If you watch this, you see his passing/PG (dribbling/being the PG in the fast break and scoring/creating for teammates)skills, and his ability to drive from the perimeter in for a layup, which is i think where the Lamar Odom comparison came from.


----------



## GOD (Jun 22, 2003)

Randolph, but there is no way he slides that far.


----------



## nikolokolus (Jan 29, 2008)

Traded ... but would be Randolph otherwise


----------



## meru (Jul 2, 2003)

*Nicolas Batum *will be the pick (...in the real world, where Randolph won't be available.)


----------



## Nate4Prez (Jun 3, 2007)

I hope we pick Randolph if is available in that spot. I also hope if we get him he wears #50 so I can wear this again...


----------



## NCR (Nov 28, 2007)

Anthony Randolph


----------



## ThatBlazerGuy (May 1, 2003)

Anthony Randolph is a stick figure busting with potential, but he is far from an NBA player right now. I dont want to wait 2-3 years for him. In this scenario, I would take him just to deal him. But, I would be dissapointed if he was our 'final' choice. In fact, I would much rather trade down for a consumate role-player like Batum or Rush.


----------



## croco (Feb 14, 2005)

Anthony Randolph would be the choice if the pick is not traded. 

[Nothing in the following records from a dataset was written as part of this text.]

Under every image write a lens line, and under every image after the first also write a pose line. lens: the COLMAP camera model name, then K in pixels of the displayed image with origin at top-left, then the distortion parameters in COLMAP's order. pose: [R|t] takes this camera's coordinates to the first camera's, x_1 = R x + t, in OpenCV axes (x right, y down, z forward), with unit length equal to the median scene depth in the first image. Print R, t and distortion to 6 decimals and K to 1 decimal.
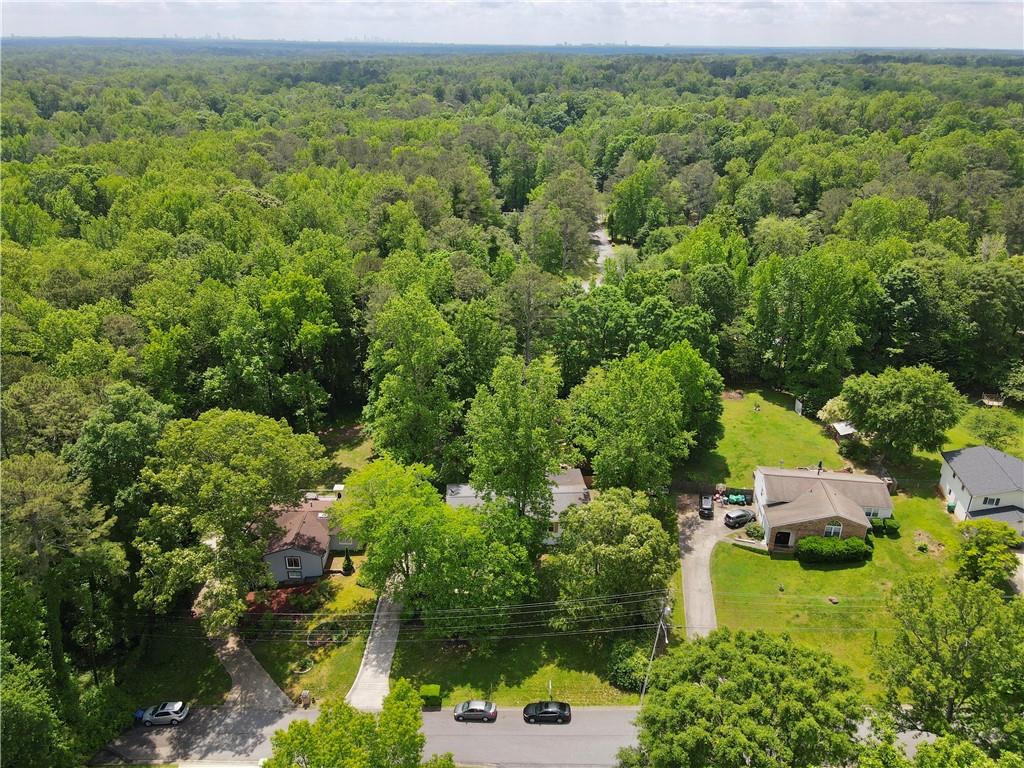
lens RADIAL K [[760.8, 0, 509.7], [0, 760.8, 384.4], [0, 0, 1]] dist [-0.006557, 0.046489]
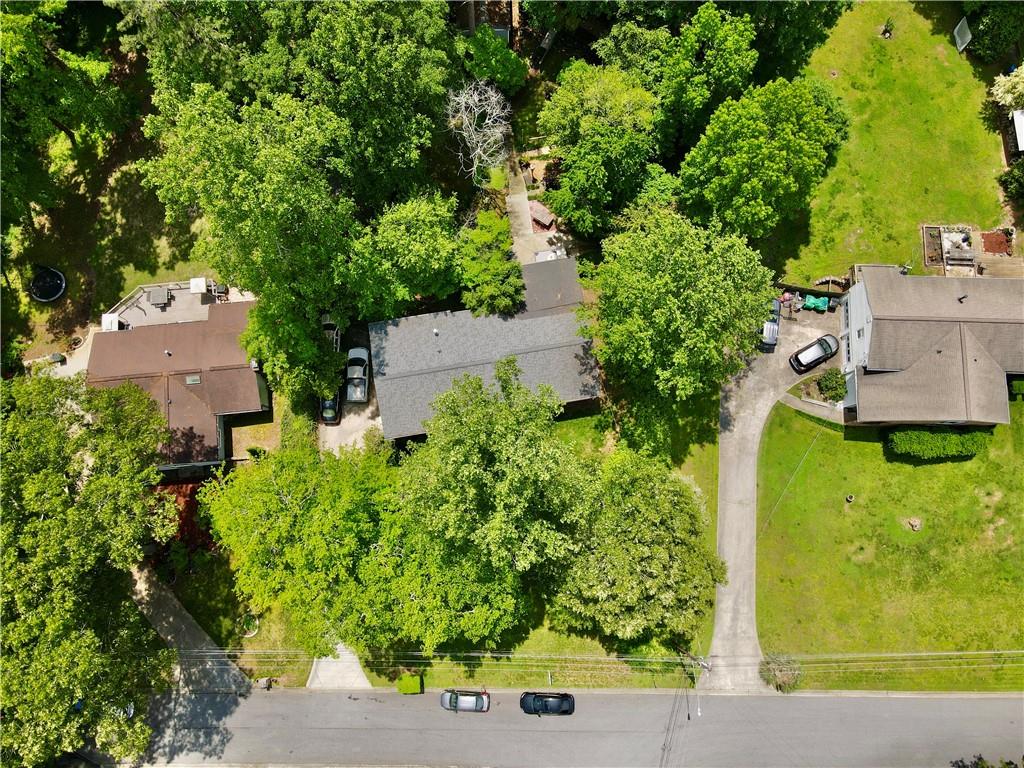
lens RADIAL K [[760.8, 0, 511.3], [0, 760.8, 391.4], [0, 0, 1]] dist [-0.006557, 0.046489]
pose [[0.995424, -0.093831, 0.018097, 0.022471], [0.037522, 0.557945, 0.829029, -0.418502], [-0.087885, -0.824556, 0.558913, 0.691661]]
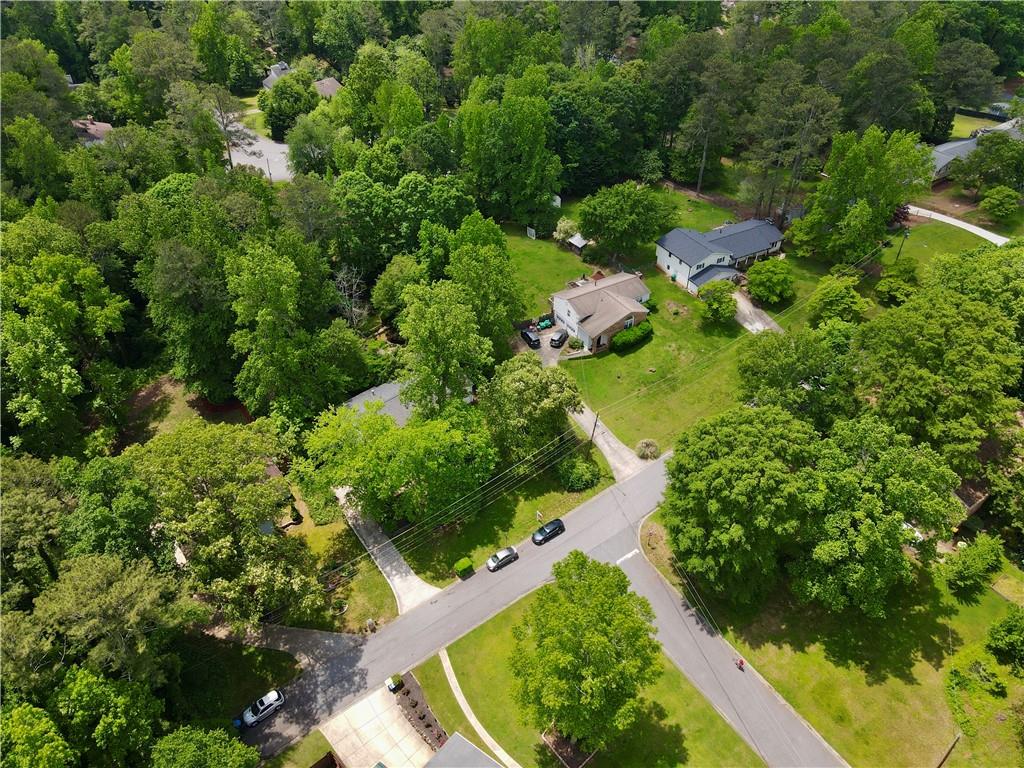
lens RADIAL K [[760.8, 0, 510.7], [0, 760.8, 385.0], [0, 0, 1]] dist [-0.006557, 0.046489]
pose [[0.778940, -0.393235, 0.488486, -0.467877], [0.254740, 0.910215, 0.326521, -0.214473], [-0.573027, -0.129904, 0.809176, -0.001525]]
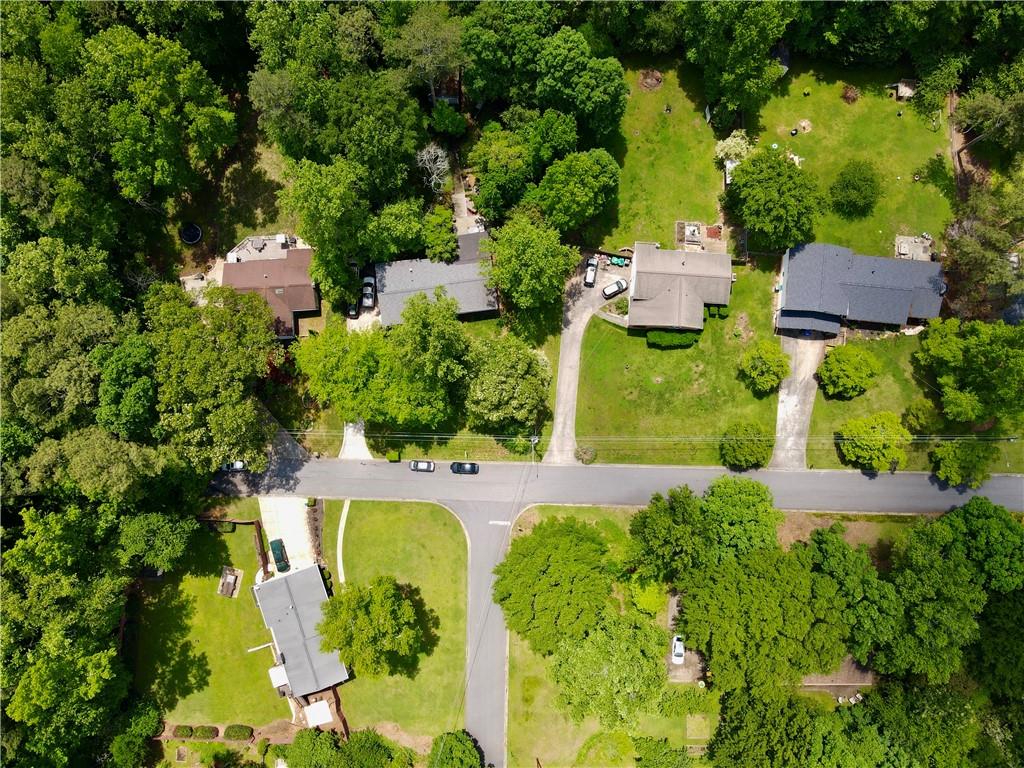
lens RADIAL K [[760.8, 0, 512.4], [0, 760.8, 392.9], [0, 0, 1]] dist [-0.006557, 0.046489]
pose [[0.998208, -0.059239, 0.008511, 0.127326], [0.020827, 0.477158, 0.878571, -0.946994], [-0.056107, -0.876819, 0.477537, 0.291003]]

Thanks for participating and don't forget to visit the draft forum for more information on the process.


----------



## Ed O (Dec 30, 2002)

ThatBlazerGuy said:


> Anthony Randolph is a stick figure busting with potential, but he is far from an NBA player right now. I dont want to wait 2-3 years for him. In this scenario, I would take him just to deal him. But, I would be dissapointed if he was our 'final' choice. In fact, I would much rather trade down for a consumate role-player like Batum or Rush.


Do you think Batum is more NBA-ready than Randolph? Or would you prefer a more limited prospect (a "consumate role-player")?

Ed O.


----------



## The Glyde 22 (Jun 15, 2005)

BlazerFan22 said:


> Pick will be traded to Chicago in a package deal. Blazers land Kirk Hinrich.


I like the idea!


----------



## TLo (Dec 27, 2006)

Brandon Rush. No trade.


----------



## furball (Jul 25, 2004)

I wouldn't be surprised to see us draft Batum and store him overseas for a year or two. Seriously, is there a Power Forward on the board with more potential than McBob? I like DJ and would be willing to trade up by putting a couple 2nd rounders on the table. I also like the idea of trading a couple 2nd rounders to get into the bottom of the 1st round and draft Richard Hendrix. He reminds me of Jason Maxiel and that is the type of rebounder, defender that we need coming off the bench.


----------